By Antonio Martins –
08/04/2013Posted in: Capa, Crise Financeira, Mundo
Vazamento inédito revela pontos obscuros da globalização, onde bancos e
multinacionais misturam-se ao crime organizado, para se esconder das sociedades
Por Antonio Martins I Imagem: Connor
Maguire, The honnest banker-gangster
Um facho de luz está iluminando o
lado obscuro do poder global desde o início do mês, sem que os jornais
brasileiros pareçam interessados em segui-lo. Após 15 meses de trabalho, uma
equipe do Consórcio Internacional de Jornalistas Investigativos (ICIJ, em
inglês) começou a publicar reportagens muito constrangedoras sobre os centros
financeiros offshore, também conhecidos pelo termo eufemístico de “paraísos
fiscais”. Por envolverem políticos e magnatas conhecidos do público, as
revelações já estão provocando sobressaltos políticos em países tão diferentes
como França (onde caiu o ministro das Finanças), Canadá, Indonésia, Filipinas,
Venezuela, Rússia e Azerbaijão.
O trabalho do ICIJ tem como fonte
um vazamento de informações extraordinário. Um operador anônimo, de uma
instituição financeira que opera nas Ilhas Virgens britânicas, enviou a Gerard
Ryle, diretor do Consórcio, um disco rígido de computador contendo 260
gigabytes de dados – 2,5 milhões de documentos, acumulados ao longo de trinta
anos. Em volume, são 160 vezes mais dados que o material vazado, pelo
Wikileaks, a partir do Departamento de Estado dos EUA. Por isso, o caso
tornou-se internacionalmente conhecido como o “offshore leaks”. Uma equipe de
86 jornalistas, de 37 publicações (nenhuma brasileira…) analisou as informações
e está produzindo as reportagens. É possível acompanhá-las, por exemplo, em
seções especiais criadas no próprio site do ICIJ, mas também no Guardian, de
Londres, e no Le Monde, de Paris.
A importância política dos
documentos é proporcional a seu tamanho. Até o momento, estes jornais preferem
destacar o lado mais vistoso das revelações: governantes, super-ricos e
celebridades que escondem dinheiro em pontos longínquos do planeta, para sonegar
impostos. Mas o que já foi publicado permite outra leitura, menos superficial.
As praças offshore não podem mais ser vistas como ilhas tropicais paradisíacas,
para onde flui a riqueza resultante de alguns negócios marginais. Elas são uma
engrenagem fundamental no centro do capitalismo contemporâneo.
Primeiro, por seu próprio
tamanho. Conforme estudos citados pelo ICIJ, os centros offshore acumulam
depósitos estimados entre 21 e 31 trilhões de dólares – entre um terço e metade
do PIB anual do planeta. Segundo, por sua própria constituição. As ilhotas pitorescas
que compõem a galáxia do offshore são apenas a franja (e, num certo sentido, a
fachada), numa vasta rede oculta em cujo centro está Londres – a principal
praça financeira do mundo.

◇ ◇ ◇ ◇ ◇

### SUAS TAREFAS
a) Quais países, segundo a reportagem sobre os centros offshore, já sofrem sobressaltos políticos por causa das revelações? Enumere todos.
b) Dê seguimento à reportagem sobre os centros offshore a partir da última frase apresentada.

◇ ◇ ◇ ◇ ◇

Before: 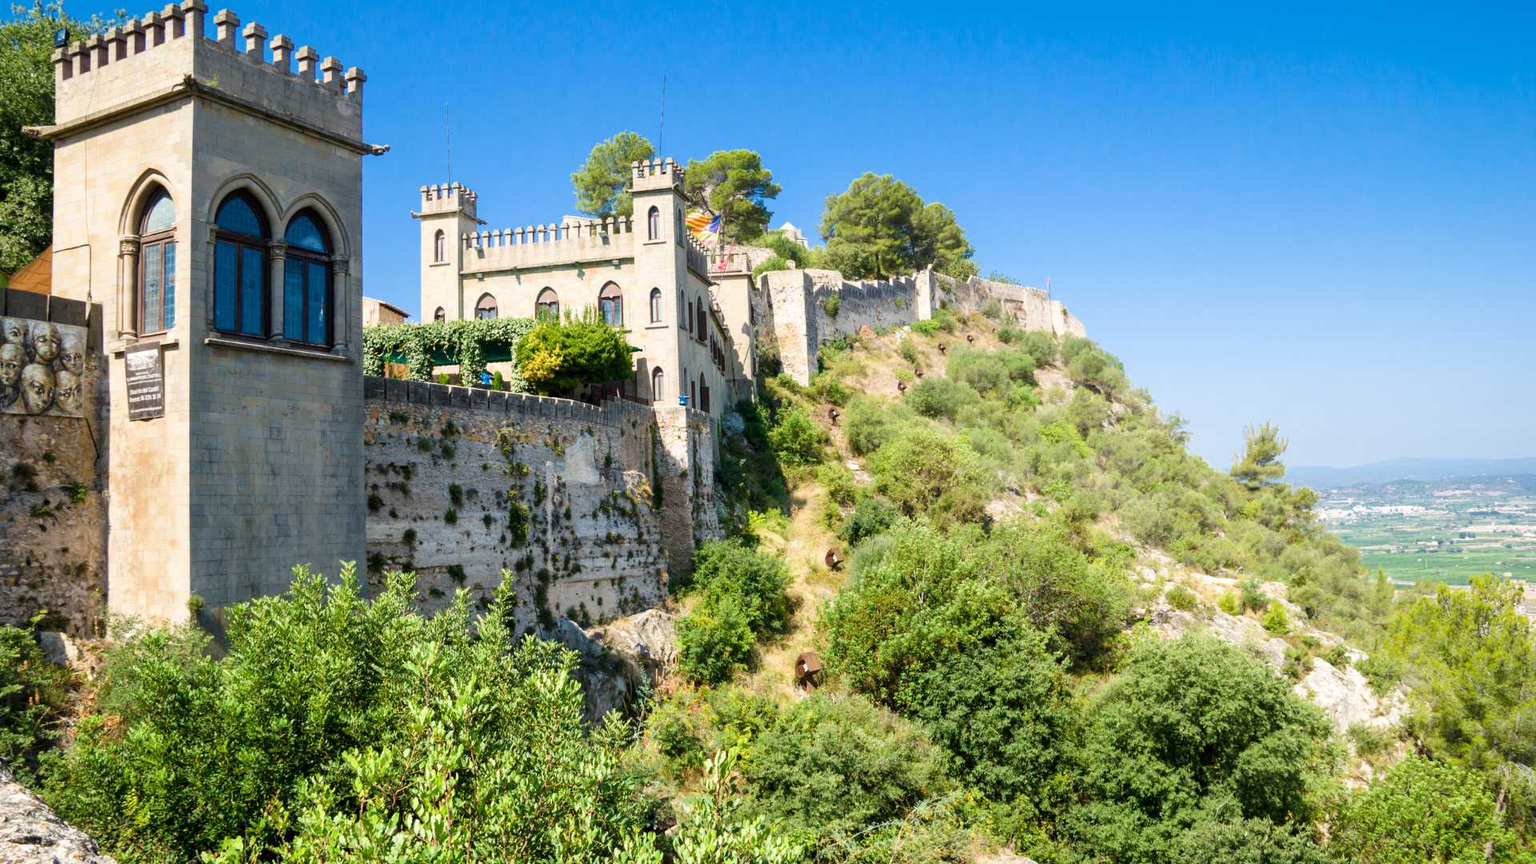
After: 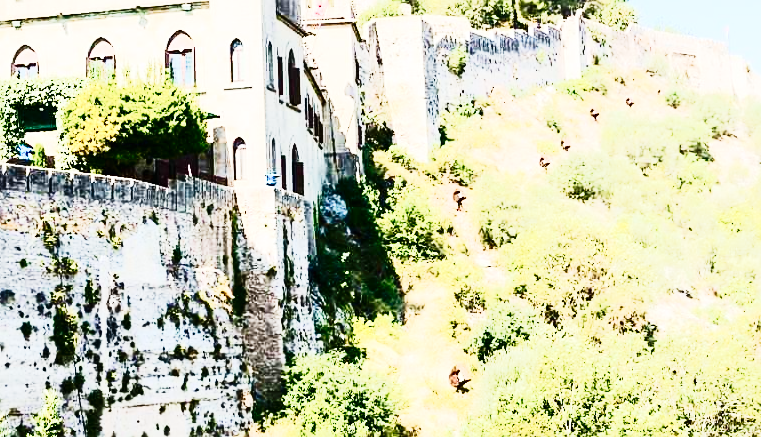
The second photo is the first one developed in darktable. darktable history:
contrast brightness saturation: contrast 0.506, saturation -0.084
crop: left 30.37%, top 29.752%, right 29.962%, bottom 29.752%
tone curve: curves: ch0 [(0, 0.005) (0.103, 0.097) (0.18, 0.22) (0.378, 0.482) (0.504, 0.631) (0.663, 0.801) (0.834, 0.914) (1, 0.971)]; ch1 [(0, 0) (0.172, 0.123) (0.324, 0.253) (0.396, 0.388) (0.478, 0.461) (0.499, 0.498) (0.545, 0.587) (0.604, 0.692) (0.704, 0.818) (1, 1)]; ch2 [(0, 0) (0.411, 0.424) (0.496, 0.5) (0.521, 0.537) (0.555, 0.585) (0.628, 0.703) (1, 1)], preserve colors none
velvia: on, module defaults
exposure: black level correction -0.002, exposure 1.111 EV, compensate exposure bias true, compensate highlight preservation false
sharpen: on, module defaults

◇ ◇ ◇ ◇ ◇

### RESPOSTAS
a) França, Canadá, Indonésia, Filipinas, Venezuela, Rússia e Azerbaijão.

b)
A geografia política de tal rede
é descrita — numa entrevista que Outras Palavras publica também hoje — por
Nicholas Shaxon, autor de obra recente e fundamental sobre o offshore: Treasure
Islands: Uncovering the Damage of Offshore Banking and Tax Havens1. Ele
explica: a grande teia do sistema financeiro nas sombras parte da capital
britânica e articula-se por meio de dois núcleos intermediários, de onde se
estende por todo o planeta. Um dos núcleos tem base em três ilhas do litoral
inglês – Jersey, Guernsey e Man – e abre-se para Ásia e África. Outro,
baseia-se nas Ilhas Cayman e Bermundas, voltando-se para as Américas.
A Grã-Bretanha articula a enorme
estrutura de captação de recursos. Mas os Estados Unidos são o principal
destino do dinheiro, prossegue Shaxon. Maiores devedores do planeta há décadas,
os EUA abriram-se, a partir dos anos 1970, ao mundo offshore. Acostumaram-se a
fechar suas contas externas, cronicamente deficitárias, atraindo também
dinheiro de origem duvidosa – ao qual oferecem isenções fiscais e proteção
legal.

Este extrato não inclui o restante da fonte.